Problem requirements: From first line to last, give the records again word for word and omit the pictures.

Recorded information:
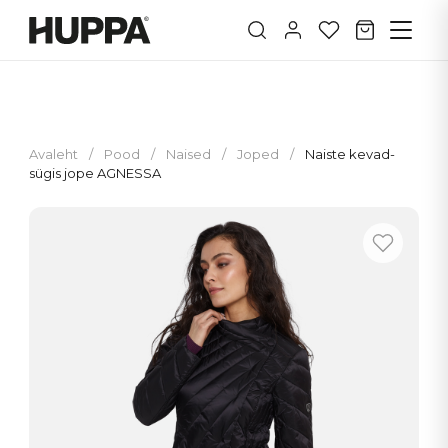
Avaleht
/
Pood
/
Naised
/
Joped
/
Naiste kevad-
sügis jope AGNESSA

Solution to the problem:
Avaleht
/
Pood
/
Naised
/
Joped
/
Naiste kevad-
sügis jope AGNESSA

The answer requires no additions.